*文档正文*:

───

从零实现kaggle房价预测

原创已于 2024-10-28 23:48:19 修改 · 719 阅读

12 ·

CC 4.0 BY-SA版权

文章标签：

#人工智能 #pytorch #python

于 2024-10-28 23:46:12 首次发布

部署运行你感兴趣的模型镜像

本文开始前要求你得掌握基本python语法和具备一定的深度学习理论，完整源代码在文章末尾

1、下载数据集

首先大家先注册好kaggle账号，并找到房价预测的比赛，下面的是对应的网址https://www.kaggle.com/competitions/house-prices-advanced-regression-techniques/overview

找到data下的test.csv和train.csv并下载到你project包的data包内

2、数据预处理

先导入必要的一些包

import numpy as np
import pandas as pd
import torch
from torch import nn
from d2l import torch as d2l

先用两个变量接收训练集和测试集，然后再把两个集合的特征提取出来进行操作。主要是将特征归一化，用特征减去均值再除以标准差，得到一个服从正态分布（0，1）的特征集；然后将特征里的缺失值置为0，方便后面计算；最后处理非数值型的特征，调用pandas的get_dummies()方法将其转化为独热编码。

处理完特征之后，就可以转为tensor张量的类型方便后面训练模型，从而得到train_features, train_labels, test_features三个张量

train_data = pd.read_csv('data/train.csv')
test_data = pd.read_csv('data/test.csv')

# print(train_data.iloc[0:4, [0, 1, 2, 3, -3, -2, -1]])
all_features = pd.concat((train_data.iloc[:, 1:-1], test_data.iloc[:, 1, ]))
# 数据预处理
numeric_features = all_features.dtypes[all_features.dtypes != 'object'].index
all_features[numeric_features] = all_features[numeric_features].apply(
    lambda x: (x - x.mean()) / (x.std())
)
# 在标准化之后，所有数据都意味着消失，因此我们可以将缺失值na设置为0
all_features[numeric_features] = all_features[numeric_features].fillna(0)
# 处理离散值,比如MSZoning包含值RL和RM，通过调用pandas的方法get_dummies创建MSZoning_RL和MSZoningRM，分别设置为1，0，这个就叫独热编码
all_features = pd.get_dummies(all_features, dummy_na=True)
# print(all_features.shape)
# 将特征转换为张量用于训练,通过values属性可以从pandas格式先转化为numpy，再转化为tensor
n_train = train_data.shape[0]  # 行数
train_features = torch.tensor(
    all_features[:n_train].values, dtype=torch.float32)
train_labels = torch.tensor(
    train_data.SalePrice.values.reshape(-1, 1), dtype=torch.float32)
test_features = torch.tensor(
    all_features[n_train:].values, dtype=torch.float32)

三、训练模型

训练模型首先要定义loss函数，网络模型，评估模型的函数

loss = nn.MSELoss()
in_features = train_features.shape[1]  # 列数


def get_net():
    net = nn.Sequential(
        nn.Linear(in_features, 1)
    )
    return net


def log_rmse(net, features, labels):
    # 将net(features)的输出限制在1和正无穷之间,确保log大于0
    clipped_preds = torch.clamp(net(features), 1, float('inf'))
    rmse = torch.sqrt(loss(torch.log(clipped_preds), torch.log(labels)))
    return rmse.item()

接着就是定义训练模型函数，从而计算出训练集和测试集的损失误差，先将训练集的特征和标签分成batch_size大小的几组张量，在定义优化器（此处使用Adam优化器），然后开始训练模型（一共训练num_epochs次），训练过程就是先置梯度为0->forward传递计算loss->反向传播更新权重，每完成一次就将算出来的误差添加到后面，最后返回两个集合的误差。

───

*数据块*:
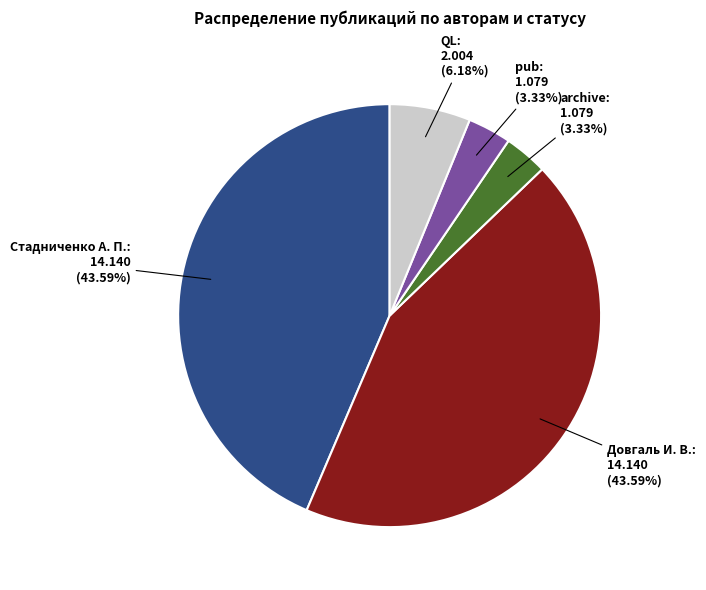

Count the number of slices in the pie.

5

───

请续写上文的Kaggle房价预测文章，从其最后一句之后接着撰写。 完成任务无需参考上述数据。

def train(net, train_features, train_labels, test_features,
          test_labels, num_epochs, learning_rate, weight_decay, batch_size):
    train_ls, test_ls = [], []
    train_iter = d2l.load_array(
        (train_features, train_labels), batch_size, is_train=True)
    optimizer = torch.optim.Adam(
        net.parameters(),
        lr=learning_rate,
        weight_decay=weight_decay)
    for epoch in range(num_epochs):
        for x, y in train_iter:
            optimizer.zero_grad()
            l = loss(net(x), y)
            l.backward()
            optimizer.step()
        train_ls.append(log_rmse(net, train_features, train_labels))
        if test_labels is not None:
            test_ls.append(log_rmse(net, test_features, test_labels))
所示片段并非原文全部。